Two of the UK’s most technologically advanced fighting machines have paired up off the South West coast to practise working together in a spectacular display.

Royal Navy Type 45 destroyer HMS Defender and Eurofighter Typhoons from the RAF’s II (AC) Squadron have been training off the coast of the UK for the past few days, honing their air-maritime skills.

Under the watchful eye of the Flag Officer Sea Training (FOST) organisation, HMS Defender and II (AC) Squadron also put the Army’s 16 Air Defence regiment through their paces in a series of exercises where they had to defend the UK’s shore.

“Working in partnership with the RAF and Army allows FOST to maintain the world class sea training that is globally recognised. The integration of II(AC) Squadron into our exercises has allowed HMS Defender and the squadron to hone their fighting edge,”

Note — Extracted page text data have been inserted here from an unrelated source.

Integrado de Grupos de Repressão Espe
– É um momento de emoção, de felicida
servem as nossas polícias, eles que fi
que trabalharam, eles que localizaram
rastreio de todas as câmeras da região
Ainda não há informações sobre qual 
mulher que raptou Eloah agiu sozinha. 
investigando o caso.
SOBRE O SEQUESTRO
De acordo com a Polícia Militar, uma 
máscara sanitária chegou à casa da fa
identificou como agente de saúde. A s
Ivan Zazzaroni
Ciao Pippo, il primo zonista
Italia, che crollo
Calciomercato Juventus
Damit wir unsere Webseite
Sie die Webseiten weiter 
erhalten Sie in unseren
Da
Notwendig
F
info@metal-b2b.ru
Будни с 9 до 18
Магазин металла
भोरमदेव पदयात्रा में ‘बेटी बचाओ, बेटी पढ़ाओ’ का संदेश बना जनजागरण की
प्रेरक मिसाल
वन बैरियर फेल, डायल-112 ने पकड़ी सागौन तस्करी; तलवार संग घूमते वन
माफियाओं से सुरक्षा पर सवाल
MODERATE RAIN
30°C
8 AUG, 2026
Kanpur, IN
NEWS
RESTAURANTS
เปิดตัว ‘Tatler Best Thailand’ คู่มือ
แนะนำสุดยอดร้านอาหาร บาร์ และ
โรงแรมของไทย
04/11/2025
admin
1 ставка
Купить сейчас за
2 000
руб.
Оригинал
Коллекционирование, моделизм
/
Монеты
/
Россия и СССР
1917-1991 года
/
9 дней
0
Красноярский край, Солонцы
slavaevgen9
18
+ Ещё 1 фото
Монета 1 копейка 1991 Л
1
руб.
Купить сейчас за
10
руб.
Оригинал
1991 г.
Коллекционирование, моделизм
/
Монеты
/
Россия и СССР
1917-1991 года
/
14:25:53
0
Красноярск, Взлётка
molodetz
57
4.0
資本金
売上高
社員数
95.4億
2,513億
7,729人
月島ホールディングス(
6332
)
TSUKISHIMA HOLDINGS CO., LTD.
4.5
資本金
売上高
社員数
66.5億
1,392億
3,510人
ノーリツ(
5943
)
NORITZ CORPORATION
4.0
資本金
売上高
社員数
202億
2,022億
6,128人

said Captain David Dominy, Captain South to FOST.

Under the exercises, Royal Navy Fighter Controllers on board the warship controlled the Typhoon jets, giving the two Services the opportunity to test how they would work together on live operations.

“As the RN and RAF look ahead to the entry into service of the Queen Elizabeth Class aircraft carrier and the F35 Joint Strike Fighter, it is important that we at FOST train partnership working at every level,”

said Lieutenant Matt Bray, Staff Warfare Officer (Fighter Control) to FOST.

“By making the most of every opportunity for Royal Navy Fighter Controllers to work with technologically advanced jets in a dynamic, maritime training environment we ensure that ship’s teams have the necessary experience to achieve success on operations around the world.”

While not in the air, the Typhoons have been based at Royal Naval Air Station Culdrose this week – the other end of the country from their base of RAF Lossiemouth.

A single seat fighter jet, they can operate up to a maximum height of 55,000 feet, with a top speed of up to 1.8 mach. It is a highly capable and extremely agile multi-role combat aircraft, capable of being deployed in the full spectrum of air operations, including air policing, peace support and high intensity conflict.

HMS Defender is the fifth in class of the Royal Navy’s Type 45 Destroyers and is based in Portsmouth. Primarily an air defence warship,she can defend against sophisticated targets such as fighter aircraft or drones as well as highly manoeuvrable sea skimming anti-ship missiles travelling at supersonic speeds.

Equipped with Sea Viper missiles, Phalanx – a radar controlled Gatling gun and a Mark 8 gun – she is a formidable foe for any air or surface threat.